Long term monitoring of intracranial pressures (ICP) induced by cerebral spinal fluid (CSF) is of particular interest since chronic elevated ICP is common in patients with hydrocephalus, and can become life threatening if left untreated. However, current state of the art monitoring devices typically require sensors to be placed within the brain and be tethered to bedside equipment in order to measure and/or monitor the pressure. Such measurements typically only allow ICP monitoring for days at a time, and require a clinical setting to facilitate these complicated and risky measurements. Patient position becomes critical for these systems, and since the sensor must be tethered from within the brain to a bedside instrument, the risk of infection is high.

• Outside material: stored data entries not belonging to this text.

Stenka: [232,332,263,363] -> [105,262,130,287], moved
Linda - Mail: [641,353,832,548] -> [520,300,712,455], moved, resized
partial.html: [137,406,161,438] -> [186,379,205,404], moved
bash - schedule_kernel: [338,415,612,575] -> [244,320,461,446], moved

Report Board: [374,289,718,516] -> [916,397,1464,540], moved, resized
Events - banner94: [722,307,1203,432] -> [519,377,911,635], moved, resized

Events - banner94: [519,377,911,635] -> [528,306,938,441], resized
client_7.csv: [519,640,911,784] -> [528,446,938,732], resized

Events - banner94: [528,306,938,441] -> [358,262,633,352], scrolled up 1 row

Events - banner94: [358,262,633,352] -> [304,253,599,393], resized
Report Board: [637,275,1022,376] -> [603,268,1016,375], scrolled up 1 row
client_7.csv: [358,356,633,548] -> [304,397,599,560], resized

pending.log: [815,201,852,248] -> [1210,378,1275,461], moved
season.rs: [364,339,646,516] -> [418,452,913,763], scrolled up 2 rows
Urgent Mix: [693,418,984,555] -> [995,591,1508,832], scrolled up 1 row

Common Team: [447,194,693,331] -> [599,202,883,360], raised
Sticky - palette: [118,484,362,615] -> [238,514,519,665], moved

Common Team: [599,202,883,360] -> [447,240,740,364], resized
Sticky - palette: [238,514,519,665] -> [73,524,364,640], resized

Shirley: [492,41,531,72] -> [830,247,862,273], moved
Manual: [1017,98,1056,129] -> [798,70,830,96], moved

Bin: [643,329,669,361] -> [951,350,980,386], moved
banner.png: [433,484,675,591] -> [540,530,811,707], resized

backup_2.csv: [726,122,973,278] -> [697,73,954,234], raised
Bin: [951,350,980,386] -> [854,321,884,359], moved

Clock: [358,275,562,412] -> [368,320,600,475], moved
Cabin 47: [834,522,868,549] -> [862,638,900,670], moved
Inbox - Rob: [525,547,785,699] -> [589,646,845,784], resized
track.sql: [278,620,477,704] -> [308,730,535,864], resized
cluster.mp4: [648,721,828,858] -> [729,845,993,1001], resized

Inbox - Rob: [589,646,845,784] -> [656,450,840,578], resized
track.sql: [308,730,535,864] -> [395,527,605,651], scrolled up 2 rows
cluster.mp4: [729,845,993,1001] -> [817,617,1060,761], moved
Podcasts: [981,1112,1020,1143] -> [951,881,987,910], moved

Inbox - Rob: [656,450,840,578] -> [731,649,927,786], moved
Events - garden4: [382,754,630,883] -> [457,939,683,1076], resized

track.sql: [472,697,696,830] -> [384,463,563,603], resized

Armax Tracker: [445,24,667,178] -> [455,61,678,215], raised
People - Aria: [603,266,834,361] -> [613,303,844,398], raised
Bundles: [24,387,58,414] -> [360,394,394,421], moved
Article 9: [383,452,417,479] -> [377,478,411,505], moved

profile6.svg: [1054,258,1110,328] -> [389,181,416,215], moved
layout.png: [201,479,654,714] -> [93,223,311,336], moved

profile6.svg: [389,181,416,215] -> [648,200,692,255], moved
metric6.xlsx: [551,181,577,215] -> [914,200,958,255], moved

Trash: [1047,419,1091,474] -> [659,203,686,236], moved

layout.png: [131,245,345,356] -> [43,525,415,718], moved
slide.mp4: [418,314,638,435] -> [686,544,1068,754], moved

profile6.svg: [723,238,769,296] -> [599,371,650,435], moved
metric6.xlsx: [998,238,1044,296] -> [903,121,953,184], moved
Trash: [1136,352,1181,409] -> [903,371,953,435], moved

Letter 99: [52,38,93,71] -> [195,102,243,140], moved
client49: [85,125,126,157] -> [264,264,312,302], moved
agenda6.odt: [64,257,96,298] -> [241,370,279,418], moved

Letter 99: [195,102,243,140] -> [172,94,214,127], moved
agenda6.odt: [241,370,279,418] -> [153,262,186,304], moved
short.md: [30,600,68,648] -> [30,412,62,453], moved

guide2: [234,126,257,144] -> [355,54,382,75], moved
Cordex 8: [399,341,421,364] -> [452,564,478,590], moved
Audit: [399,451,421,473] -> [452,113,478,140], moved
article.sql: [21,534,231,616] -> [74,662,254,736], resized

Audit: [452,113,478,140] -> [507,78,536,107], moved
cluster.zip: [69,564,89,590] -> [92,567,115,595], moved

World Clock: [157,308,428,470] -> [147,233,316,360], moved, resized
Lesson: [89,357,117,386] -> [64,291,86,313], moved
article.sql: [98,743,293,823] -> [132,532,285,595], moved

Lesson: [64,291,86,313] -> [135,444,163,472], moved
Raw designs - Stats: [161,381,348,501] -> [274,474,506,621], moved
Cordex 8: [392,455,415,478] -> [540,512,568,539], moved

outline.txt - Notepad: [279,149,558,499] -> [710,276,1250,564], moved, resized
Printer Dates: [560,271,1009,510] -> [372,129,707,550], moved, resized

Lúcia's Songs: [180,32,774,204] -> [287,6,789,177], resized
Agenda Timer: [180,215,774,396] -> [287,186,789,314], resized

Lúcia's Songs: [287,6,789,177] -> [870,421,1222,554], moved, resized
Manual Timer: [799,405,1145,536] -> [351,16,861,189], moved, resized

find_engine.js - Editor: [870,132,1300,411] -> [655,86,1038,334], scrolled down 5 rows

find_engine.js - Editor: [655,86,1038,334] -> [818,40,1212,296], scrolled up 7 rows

Intracranial pressure is among the most critical pressures found within the body. Intracranial hypotension can lead to ruptured blood vessels and hematomas, while CSF hypertension can lead to decreased blood perfusion within the brain. Either case can quickly become life threatening and affects one to two percent of the population congenitally by hydrocephalus, or can be acquired, for example, due to brain tumor, traumatic obstruction, or damage to the arachnoid villi from meningitis, and other similar situations. Therefore, there exists a need for a less invasive system and method of measuring/monitoring such critical pressures, and that will not be as limiting to the patient's mobility as the conventional methods, but also be sustainable.